# [Dataset content]

Content starts

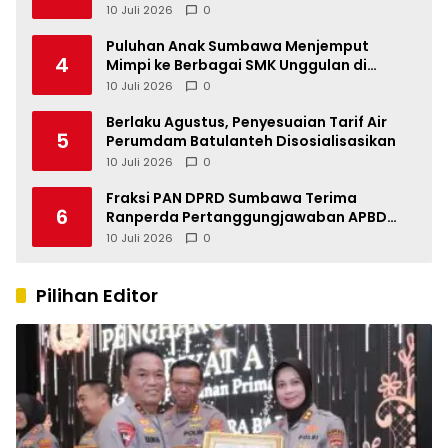
10 Juli 2026
0
Puluhan Anak Sumbawa Menjemput
4
Mimpi ke Berbagai SMK Unggulan di
Indonesia
10 Juli 2026
0
Berlaku Agustus, Penyesuaian Tarif Air
5
Perumdam Batulanteh Disosialisasikan
10 Juli 2026
0
Fraksi PAN DPRD Sumbawa Terima
6
Ranperda Pertanggungjawaban APBD
2025, Soroti SILPA Rp201,68 Miliar dan
10 Juli 2026
0
Kinerja OPD
Pilihan Editor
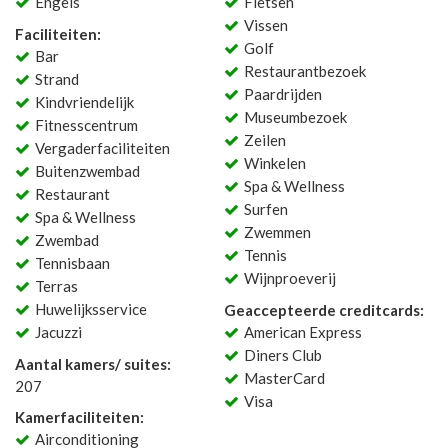
Engels
Fietsen
Vissen
Faciliteiten:
Golf
Bar
Restaurantbezoek
Strand
Paardrijden
Kindvriendelijk
Museumbezoek
Fitnesscentrum
Zeilen
Vergaderfaciliteiten
Winkelen
Buitenzwembad
Spa & Wellness
Restaurant
Surfen
Spa & Wellness
Zwemmen
Zwembad
Tennis
Tennisbaan
Wijnproeverij
Terras
Huwelijksservice
Geaccepteerde creditcards:
Jacuzzi
American Express
Diners Club
Aantal kamers/ suites:
MasterCard
207
Visa
Kamerfaciliteiten:
Airconditioning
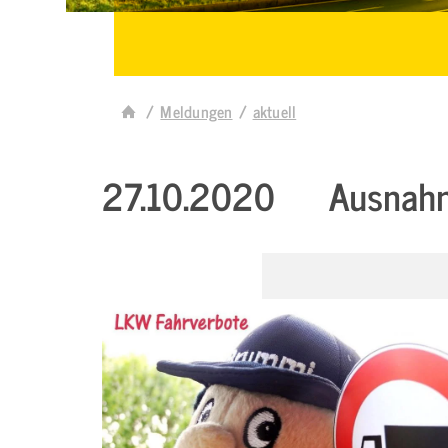
Meldungen
aktuell
27.10.2020
Ausnahm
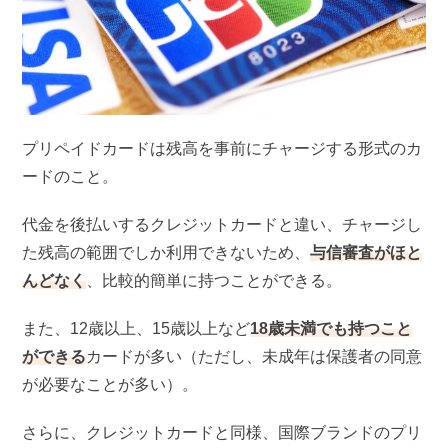
プリペイドカードは残高を事前にチャージする形式のカ
ードのこと。
代金を後払いするクレジットカードと違い、チャージし
た残高の範囲でしか利用できないため、
与信審査がほと
んどなく
、比較的簡単に持つことができる。
また、12歳以上、15歳以上など
18歳未満でも持つこと
ができる
カードが多い（ただし、未成年は保護者の同意
が必要なことが多い）。
さらに、クレジットカードと同様、国際ブランドのプリ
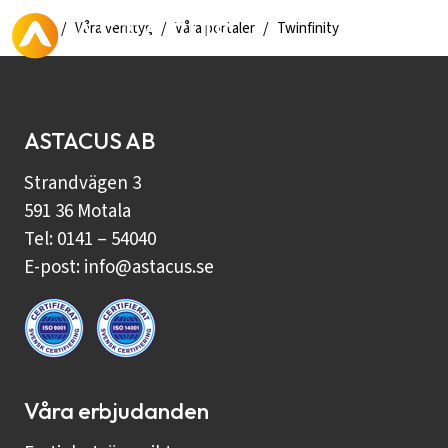
Hem
Våra verktyg
Våra portaler
Twinfinity
ASTACUS AB
Strandvägen 3
591 36 Motala
Tel: 0141 – 54040
E-post:
info@astacus.se
Våra erbjudanden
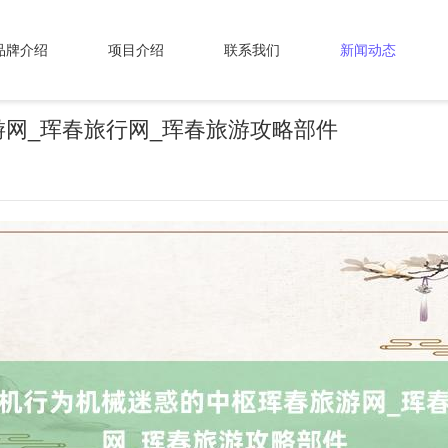
品牌介绍
项目介绍
联系我们
新闻动态
网_珲春旅行网_珲春旅游攻略部件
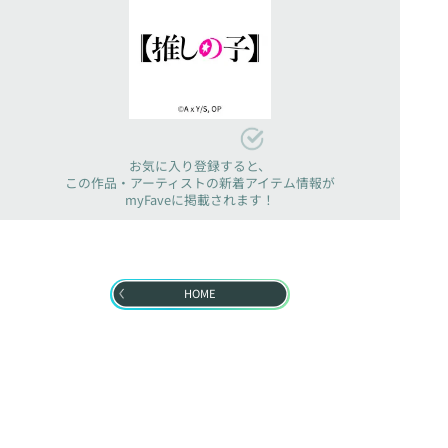
お気に入り登録すると、
この作品・アーティストの新着アイテム情報が
myFaveに掲載されます！
HOME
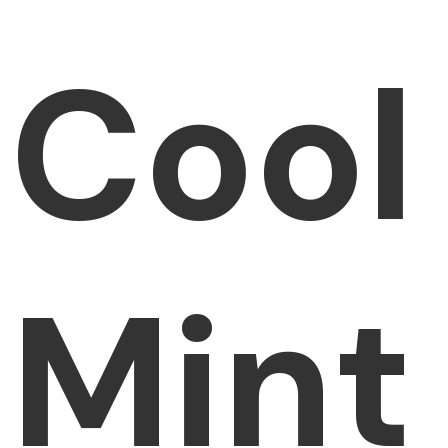
Cool
Mint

Content ends

# [Exercise]
Pictures do not belong in the copy. Please reproduce the entries above exactly otherwise.

# [Answer area]
10 Juli 2026
0
Puluhan Anak Sumbawa Menjemput
4
Mimpi ke Berbagai SMK Unggulan di
Indonesia
10 Juli 2026
0
Berlaku Agustus, Penyesuaian Tarif Air
5
Perumdam Batulanteh Disosialisasikan
10 Juli 2026
0
Fraksi PAN DPRD Sumbawa Terima
6
Ranperda Pertanggungjawaban APBD
2025, Soroti SILPA Rp201,68 Miliar dan
10 Juli 2026
0
Kinerja OPD
Pilihan Editor
Engels
Fietsen
Vissen
Faciliteiten:
Golf
Bar
Restaurantbezoek
Strand
Paardrijden
Kindvriendelijk
Museumbezoek
Fitnesscentrum
Zeilen
Vergaderfaciliteiten
Winkelen
Buitenzwembad
Spa & Wellness
Restaurant
Surfen
Spa & Wellness
Zwemmen
Zwembad
Tennis
Tennisbaan
Wijnproeverij
Terras
Huwelijksservice
Geaccepteerde creditcards:
Jacuzzi
American Express
Diners Club
Aantal kamers/ suites:
MasterCard
207
Visa
Kamerfaciliteiten:
Airconditioning
Meldungen
aktuell
27.10.2020
Ausnahm
プリペイドカードは残高を事前にチャージする形式のカ
ードのこと。
代金を後払いするクレジットカードと違い、チャージし
た残高の範囲でしか利用できないため、
与信審査がほと
んどなく
、比較的簡単に持つことができる。
また、12歳以上、15歳以上など
18歳未満でも持つこと
ができる
カードが多い（ただし、未成年は保護者の同意
が必要なことが多い）。
さらに、クレジットカードと同様、国際ブランドのプリ
Hem
Våra verktyg
Våra portaler
Twinfinity
ASTACUS AB
Strandvägen 3
591 36 Motala
Tel: 0141 – 54040
E-post:
info@astacus.se
Våra erbjudanden
品牌介绍
项目介绍
联系我们
新闻动态
网_珲春旅行网_珲春旅游攻略部件
お気に入り登録すると、
この作品・アーティストの新着アイテム情報が
myFaveに掲載されます！
HOME
Cool
Mint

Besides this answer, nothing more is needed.